Federal authorities in San Francisco announced charges against 17 alleged members and associates of the international MS-13 gang for a broad range of crimes, including racketeering and attempted murder, carried out in the heart of the city's Latino district.
The individuals were taken into federal custody Thursday and appeared before a federal judge Friday, said U.S. Attorney David Anderson. Their alleged crimes range in punishment from 10 years to life in prison, he said.
Anderson, who launched an initiative last year to clean up open-air drug dealing in the city's notoriously rundown Tenderloin neighborhood, said he was appalled by the violence carried out by gang members in family-friendly parts of the city, including Dolores Park in the Mission district.
"San Francisco is suffering from gang violence and gang claims on our public spaces," he said. "Our parks and playgrounds and other public spaces do not belong to transnational criminal organizations. Our public spaces belong to all of us."
The city's politically liberal leaders have clashed with the federal government over issues related to homelessness, clean water, immigration. Mayor London Breed recently issued a stinging letter rebuking the White House for what she called deficient leadership on tackling the spread of the coronavirus.

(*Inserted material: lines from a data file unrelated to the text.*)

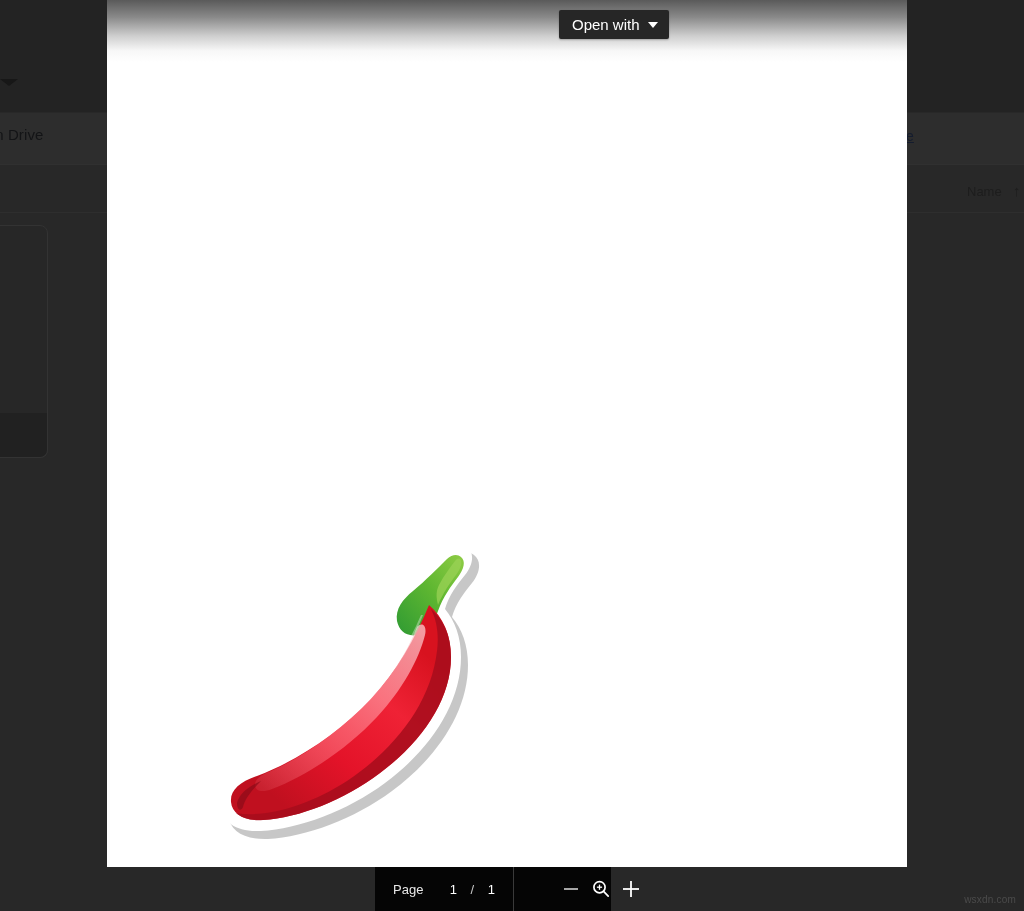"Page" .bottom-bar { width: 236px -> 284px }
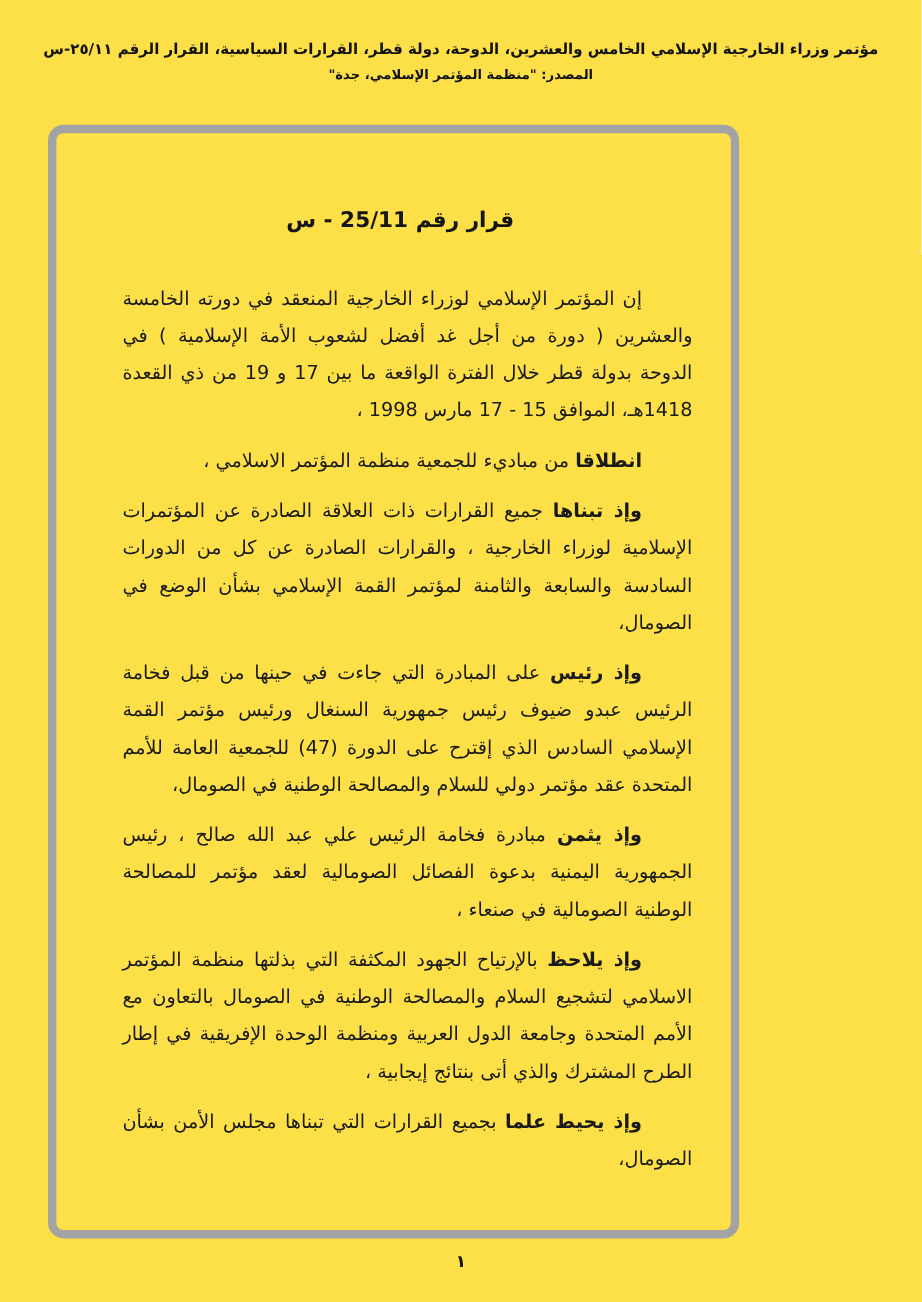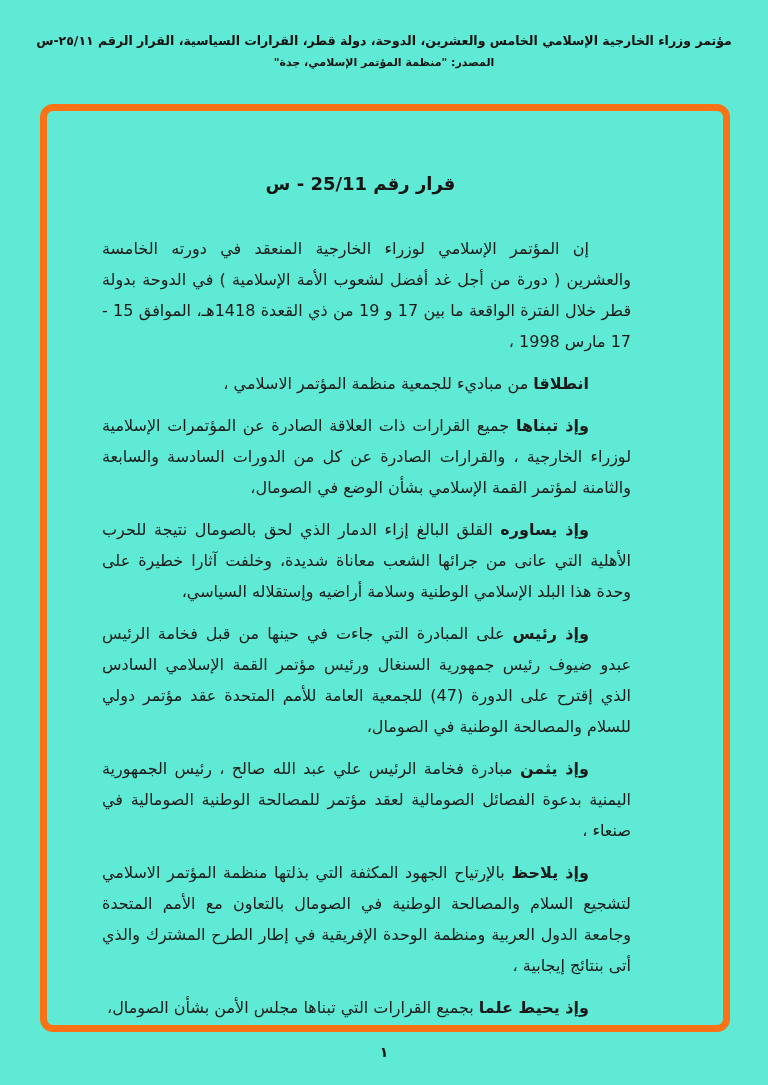"مؤتمر وزراء الخارجية الإسلامي الخامس" .page { background: #5eead4 -> #fde047 }
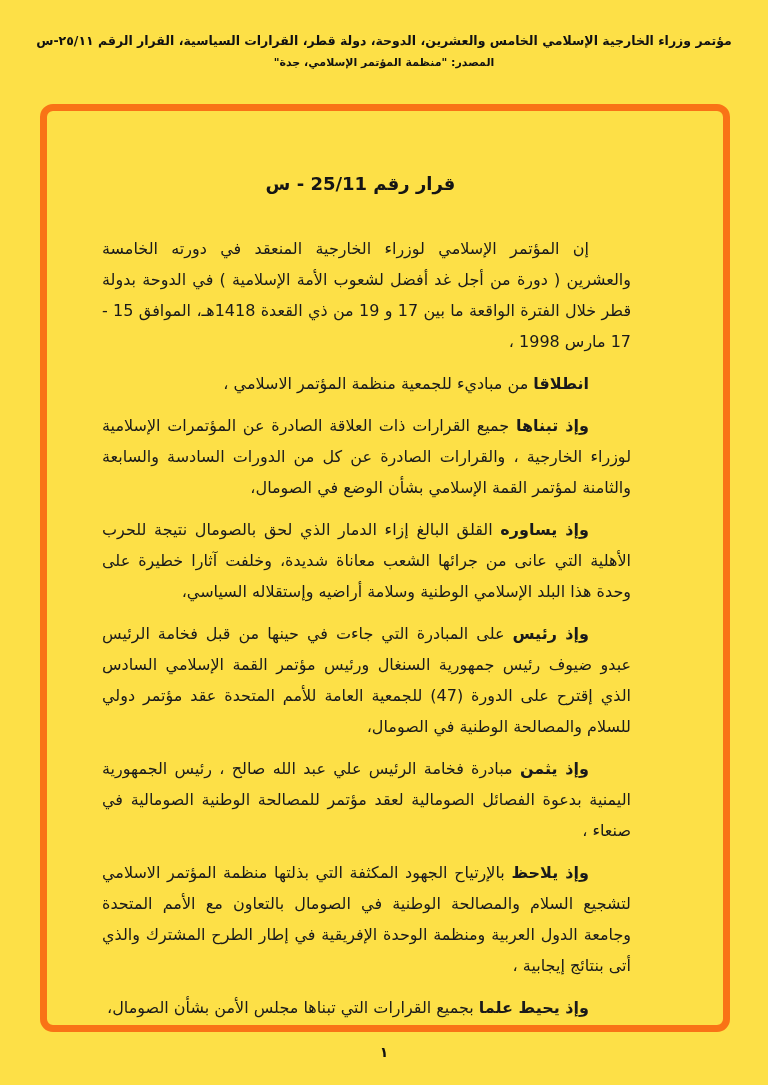"قرار رقم 25/11 - س" .frame { border: 7px solid #f97316 -> 7px solid #a3a3a3; padding: 54px 92px 0 43px -> 54px 32px 0 43px; width: 690px -> 576px }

But on Friday, San Francisco Police Chief William Scott shared the stage with Anderson in announcing the indictments. Police started looking into MS-13 related crimes in 2017, Scott said, and reached out to the federal government when they realized they needed more resources.
President Donald Trump has been particularly critical of MS-13, also called La Mara Salvatrucha, using gang activity as a reason to build a border wall between the U.S. and Mexico. The gang originated in Los Angeles decades ago. Many members hail from Mexico, El Salvador, Honduras and Guatemala and operate in at least 20 states.
The complaint alleges 10 criminal acts that took place between 2016 and 2019. Three of the defendants went after a family with two minors in January 2019, punching and kicking near a playground, according to the complaint.
Anderson said he did not know the citizenship status of the 17 defendants, who range in age from 19 to 30. Eleven of them were already in custody in local jails.
"There are certainly some folks who have ... lawful status and those who have no lawful status and no right to be here," he said.
Friday's briefing was live-streamed and the press conference limited to a handful of reporters, in keeping with new social spacing guidelines issued to curb the spread of coronavirus.
In August 2019, Anderson launched a crackdown on drug dealing in the Tenderloin neighborhood, where his office is located. He said Friday the effort has resulted in charges against more than 150 people.